En lo que constituye una inversión jurídica o justicia al revés, se trataba como sublevados a quienes habían permanecido fieles a la legalidad republicana. Eran las personas detenidas las que debían probar su inocencia, por lo que sus familias se lanzaban a la búsqueda de avales que la acreditaran. Habitualmente recurrían al alcalde, al cura, al Jefe de la Falange o a personas con poder para justificar documentalmente la exención de responsabilidades.

Sin contar los asesinatos cometidos por falangistas, otros grupos de paramilitares y también guardias civiles mediante las sacas de internos y los fusilamientos sin formación de causa, sobre todo durante la Guerra, se estima que dentro de los campos hubo más de diez mil víctimas debidas a las atroces condiciones en las que se desarrollaba la existencia diaria. La generación de terror en la población era un elemento consustancial a la propia existencia de los campos.

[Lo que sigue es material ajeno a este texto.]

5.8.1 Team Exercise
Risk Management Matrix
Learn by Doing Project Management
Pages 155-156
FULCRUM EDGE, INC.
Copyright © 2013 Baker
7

En síntesis, una vez clasificados, proceso no sujeto a ningún plazo temporal, el destino que esperaba a los internados en los centros era el siguiente: los afectos al Movimiento Nacional, en caso de que estuvieran en edad militar, pasaban a la caja de reclutas como trámite previo a la incorporación al frente al lado de los rebeldes. A los grupos de dudosos, indiferentes y desafectos leves se les reasignaba a los Batallones de Trabajadores o bien eran trasladados a otro campo, esperando un destino permanente. Los calificados como desafectos graves sufrían un consejo de guerra con el habitual resultado de elevadas penas de prisión o pena de muerte. Finalmente, aquellos que no había conseguido probar su inocencia de delitos comunes quedaban a disposición de la autoridad judicial que les correspondiera.

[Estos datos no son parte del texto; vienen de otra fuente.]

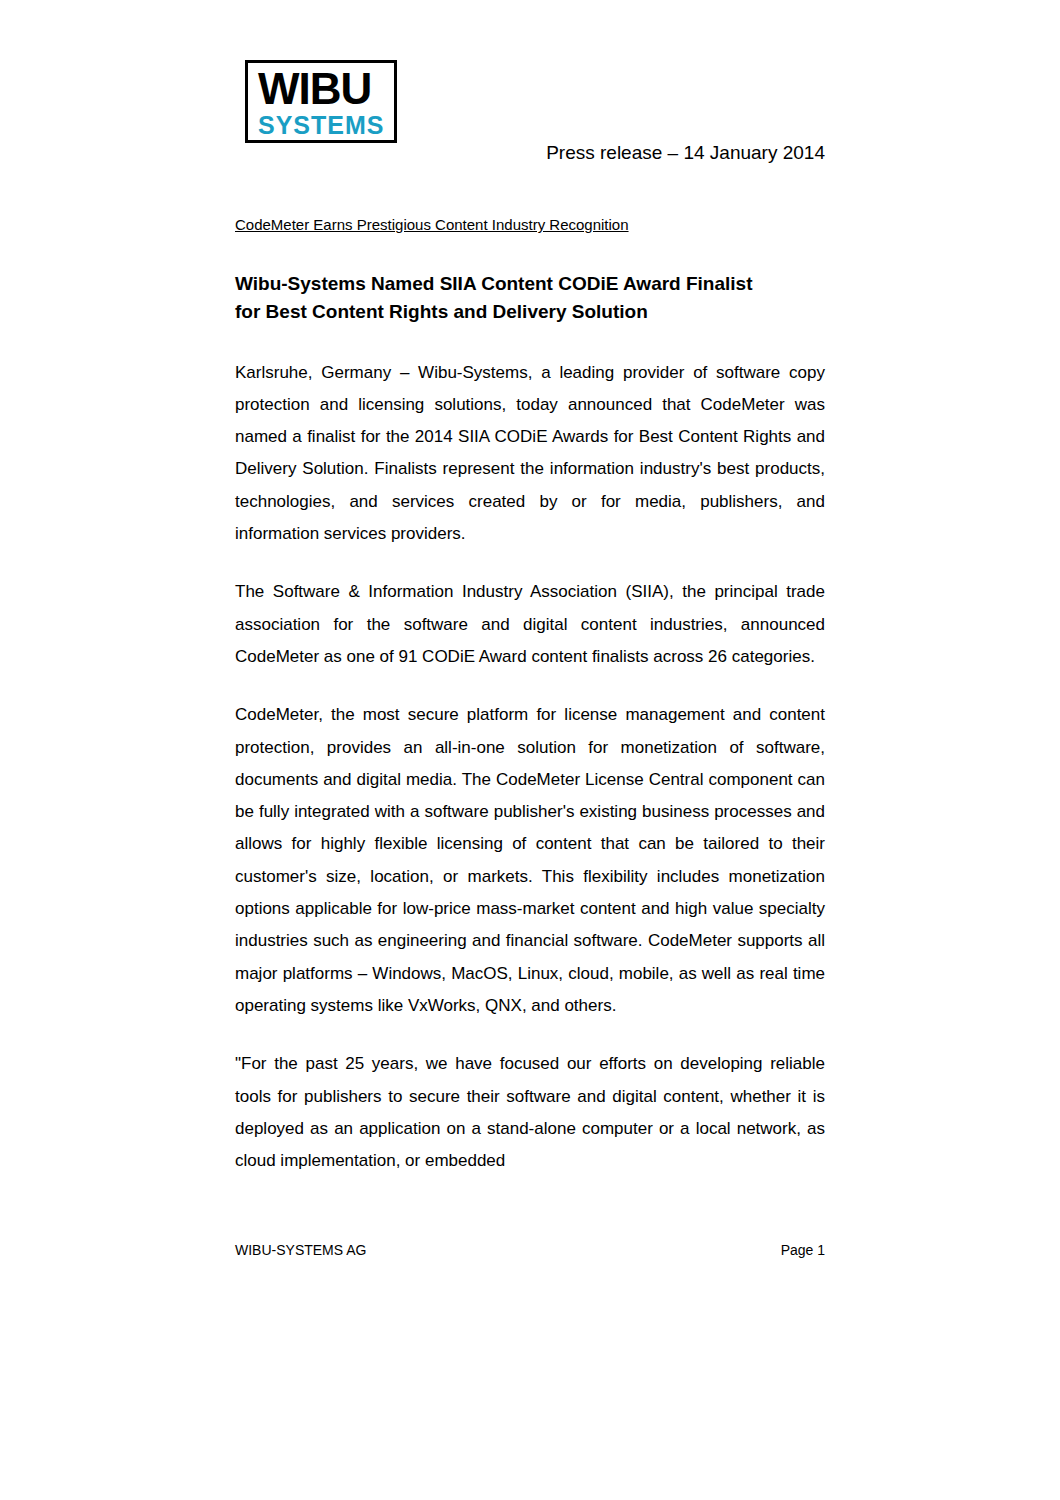WIBU SYSTEMS
Press release – 14 January 2014
CodeMeter Earns Prestigious Content Industry Recognition
Wibu-Systems Named SIIA Content CODiE Award Finalist
for Best Content Rights and Delivery Solution
Karlsruhe, Germany – Wibu-Systems, a leading provider of software copy protection and licensing solutions, today announced that CodeMeter was named a finalist for the 2014 SIIA CODiE Awards for Best Content Rights and Delivery Solution. Finalists represent the information industry's best products, technologies, and services created by or for media, publishers, and information services providers.
The Software & Information Industry Association (SIIA), the principal trade association for the software and digital content industries, announced CodeMeter as one of 91 CODiE Award content finalists across 26 categories.
CodeMeter, the most secure platform for license management and content protection, provides an all-in-one solution for monetization of software, documents and digital media. The CodeMeter License Central component can be fully integrated with a software publisher's existing business processes and allows for highly flexible licensing of content that can be tailored to their customer's size, location, or markets. This flexibility includes monetization options applicable for low-price mass-market content and high value specialty industries such as engineering and financial software. CodeMeter supports all major platforms – Windows, MacOS, Linux, cloud, mobile, as well as real time operating systems like VxWorks, QNX, and others.
"For the past 25 years, we have focused our efforts on developing reliable tools for publishers to secure their software and digital content, whether it is deployed as an application on a stand-alone computer or a local network, as cloud implementation, or embedded
WIBU-SYSTEMS AG Page 1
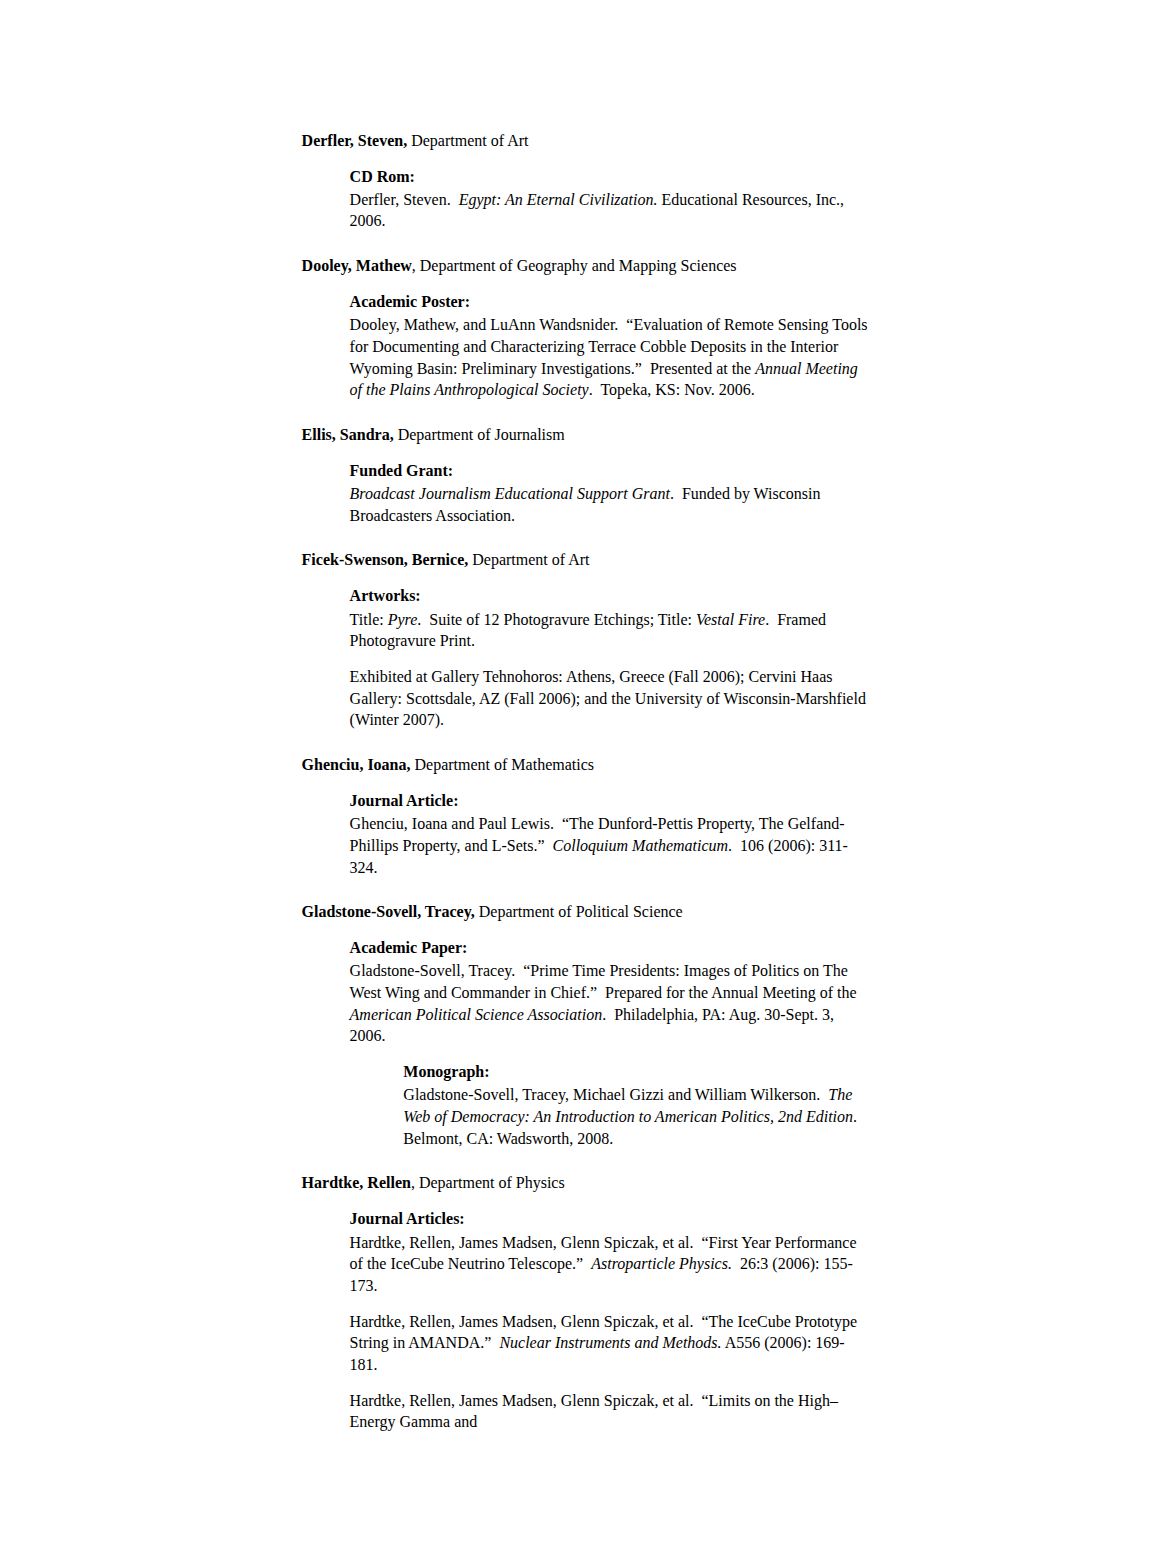Derfler, Steven, Department of Art
CD Rom:
Derfler, Steven. Egypt: An Eternal Civilization. Educational Resources, Inc., 2006.
Dooley, Mathew, Department of Geography and Mapping Sciences
Academic Poster:
Dooley, Mathew, and LuAnn Wandsnider. “Evaluation of Remote Sensing Tools for Documenting and Characterizing Terrace Cobble Deposits in the Interior Wyoming Basin: Preliminary Investigations.” Presented at the Annual Meeting of the Plains Anthropological Society. Topeka, KS: Nov. 2006.
Ellis, Sandra, Department of Journalism
Funded Grant:
Broadcast Journalism Educational Support Grant. Funded by Wisconsin Broadcasters Association.
Ficek-Swenson, Bernice, Department of Art
Artworks:
Title: Pyre. Suite of 12 Photogravure Etchings; Title: Vestal Fire. Framed Photogravure Print.
Exhibited at Gallery Tehnohoros: Athens, Greece (Fall 2006); Cervini Haas Gallery: Scottsdale, AZ (Fall 2006); and the University of Wisconsin-Marshfield (Winter 2007).
Ghenciu, Ioana, Department of Mathematics
Journal Article:
Ghenciu, Ioana and Paul Lewis. “The Dunford-Pettis Property, The Gelfand-Phillips Property, and L-Sets.” Colloquium Mathematicum. 106 (2006): 311-324.
Gladstone-Sovell, Tracey, Department of Political Science
Academic Paper:
Gladstone-Sovell, Tracey. “Prime Time Presidents: Images of Politics on The West Wing and Commander in Chief.” Prepared for the Annual Meeting of the American Political Science Association. Philadelphia, PA: Aug. 30-Sept. 3, 2006.
Monograph:
Gladstone-Sovell, Tracey, Michael Gizzi and William Wilkerson. The Web of Democracy: An Introduction to American Politics, 2nd Edition. Belmont, CA: Wadsworth, 2008.
Hardtke, Rellen, Department of Physics
Journal Articles:
Hardtke, Rellen, James Madsen, Glenn Spiczak, et al. “First Year Performance of the IceCube Neutrino Telescope.” Astroparticle Physics. 26:3 (2006): 155-173.
Hardtke, Rellen, James Madsen, Glenn Spiczak, et al. “The IceCube Prototype String in AMANDA.” Nuclear Instruments and Methods. A556 (2006): 169-181.
Hardtke, Rellen, James Madsen, Glenn Spiczak, et al. “Limits on the High–Energy Gamma and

El despliegue concentracionario franquista no contempló la existencia de campos para mujeres de una forma regularizada. Ahora bien, consta su presencia en alguno de ellos y en determinados recintos que funcionaron como prisiones, normalmente a cargo de órdenes religiosas, como fue el caso de las Oblatas en Santander. Se estima que había en España, a principios de 1940, más de 40.000 mujeres encarceladas En este caso, a la represión general se suma la específica de género. A las mujeres se las castigaba, humillaba y reeducaba para que tomaran conciencia del papel subordinado que, en el marco del hogar y la familia católica, las esperaba al otro lado de los muros.

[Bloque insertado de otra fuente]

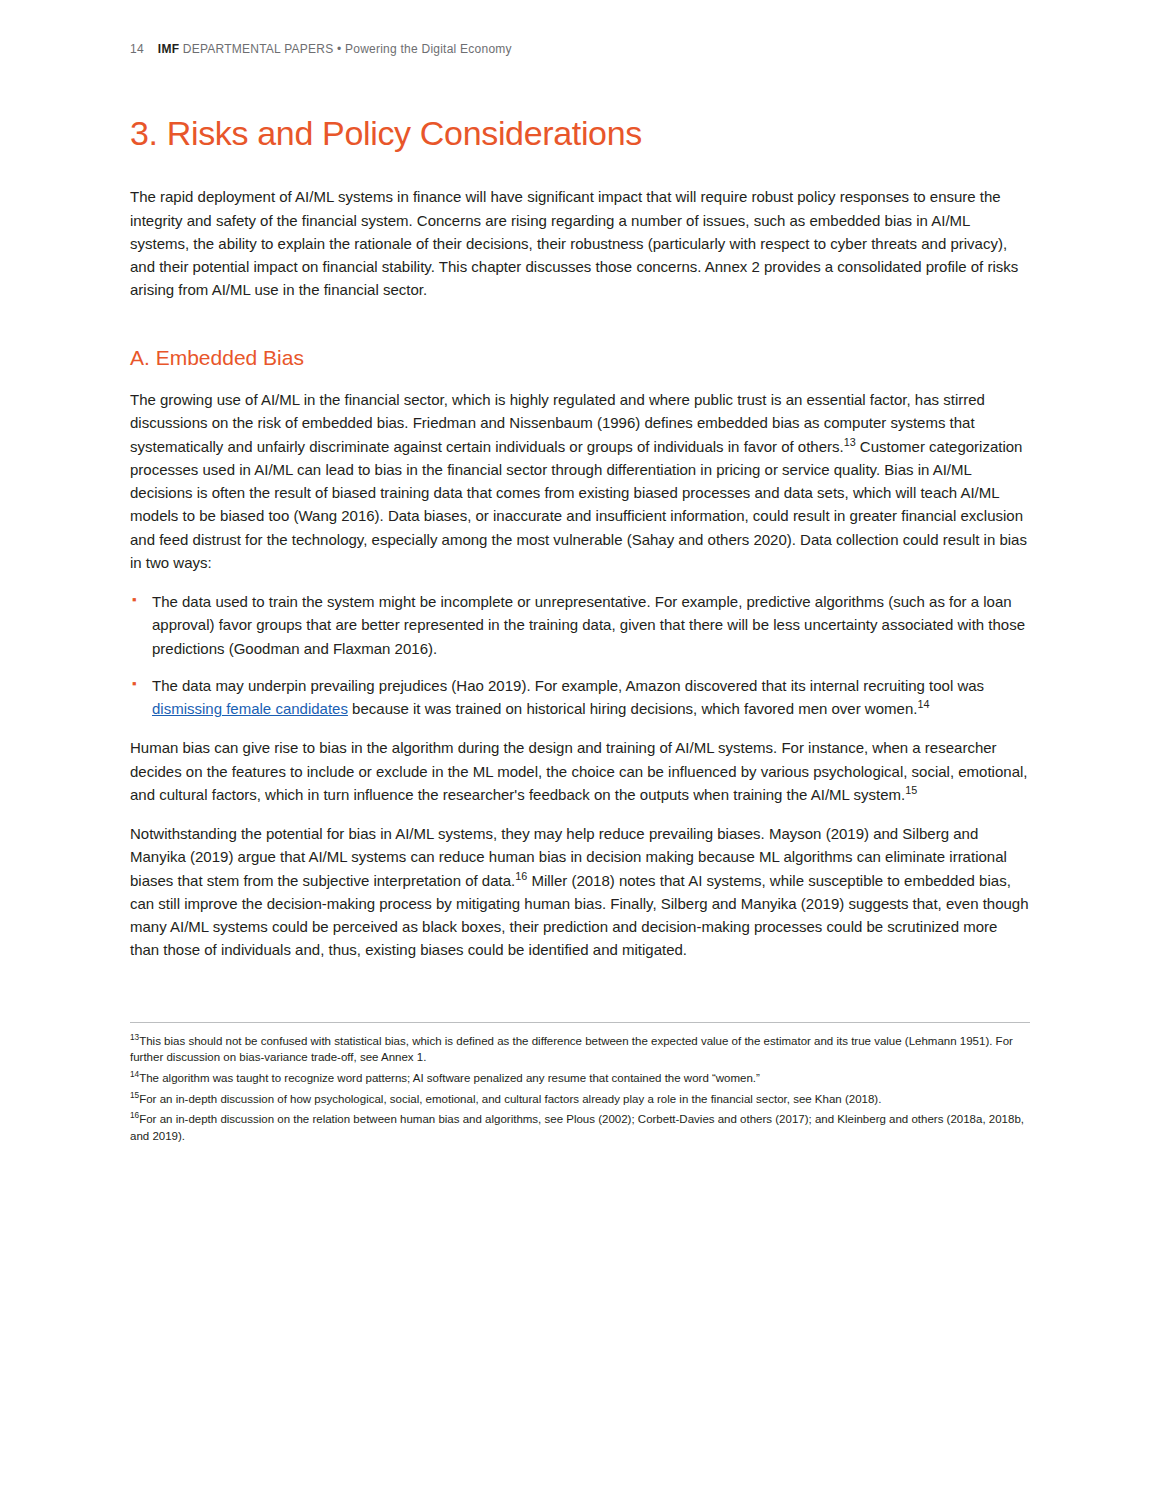14 IMF DEPARTMENTAL PAPERS • Powering the Digital Economy
3. Risks and Policy Considerations
The rapid deployment of AI/ML systems in finance will have significant impact that will require robust policy responses to ensure the integrity and safety of the financial system. Concerns are rising regarding a number of issues, such as embedded bias in AI/ML systems, the ability to explain the rationale of their decisions, their robustness (particularly with respect to cyber threats and privacy), and their potential impact on financial stability. This chapter discusses those concerns. Annex 2 provides a consolidated profile of risks arising from AI/ML use in the financial sector.
A. Embedded Bias
The growing use of AI/ML in the financial sector, which is highly regulated and where public trust is an essential factor, has stirred discussions on the risk of embedded bias. Friedman and Nissenbaum (1996) defines embedded bias as computer systems that systematically and unfairly discriminate against certain individuals or groups of individuals in favor of others.13 Customer categorization processes used in AI/ML can lead to bias in the financial sector through differentiation in pricing or service quality. Bias in AI/ML decisions is often the result of biased training data that comes from existing biased processes and data sets, which will teach AI/ML models to be biased too (Wang 2016). Data biases, or inaccurate and insufficient information, could result in greater financial exclusion and feed distrust for the technology, especially among the most vulnerable (Sahay and others 2020). Data collection could result in bias in two ways:
The data used to train the system might be incomplete or unrepresentative. For example, predictive algorithms (such as for a loan approval) favor groups that are better represented in the training data, given that there will be less uncertainty associated with those predictions (Goodman and Flaxman 2016).
The data may underpin prevailing prejudices (Hao 2019). For example, Amazon discovered that its internal recruiting tool was dismissing female candidates because it was trained on historical hiring decisions, which favored men over women.14
Human bias can give rise to bias in the algorithm during the design and training of AI/ML systems. For instance, when a researcher decides on the features to include or exclude in the ML model, the choice can be influenced by various psychological, social, emotional, and cultural factors, which in turn influence the researcher's feedback on the outputs when training the AI/ML system.15
Notwithstanding the potential for bias in AI/ML systems, they may help reduce prevailing biases. Mayson (2019) and Silberg and Manyika (2019) argue that AI/ML systems can reduce human bias in decision making because ML algorithms can eliminate irrational biases that stem from the subjective interpretation of data.16 Miller (2018) notes that AI systems, while susceptible to embedded bias, can still improve the decision-making process by mitigating human bias. Finally, Silberg and Manyika (2019) suggests that, even though many AI/ML systems could be perceived as black boxes, their prediction and decision-making processes could be scrutinized more than those of individuals and, thus, existing biases could be identified and mitigated.
13This bias should not be confused with statistical bias, which is defined as the difference between the expected value of the estimator and its true value (Lehmann 1951). For further discussion on bias-variance trade-off, see Annex 1.
14The algorithm was taught to recognize word patterns; AI software penalized any resume that contained the word “women.”
15For an in-depth discussion of how psychological, social, emotional, and cultural factors already play a role in the financial sector, see Khan (2018).
16For an in-depth discussion on the relation between human bias and algorithms, see Plous (2002); Corbett-Davies and others (2017); and Kleinberg and others (2018a, 2018b, and 2019).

Igualmente, en cuanto familiar (madre, mujer, hermana…) de encarcelado o prisionero, las mujeres experimentaron otra vertiente represiva, ya que sobre ellas descansaron las tareas de sostenimiento familiar y de asistencia al detenido. En estas circunstancias se produjeron violaciones, amenazas y ruindades de todo tipo por parte de los guardianes de los campos.

Hacia finales de julio de 1938 el total de prisioneros y presentados en los campos de concentración alcanzó las 210.113 personas, de las que 37.674, casi un 18 por ciento, estaba pendiente de clasificación. De las ya encuadradas (172.439, algo más del 82 por ciento, aproximadamente) a un 58 por ciento se las consideró afectas a la causa, a más de un 20 por ciento como dudosas, en torno al 12 por ciento desafectas leves, más de un 8 por ciento como desafectas graves y a casi el 2 por ciento como delincuentes comunes.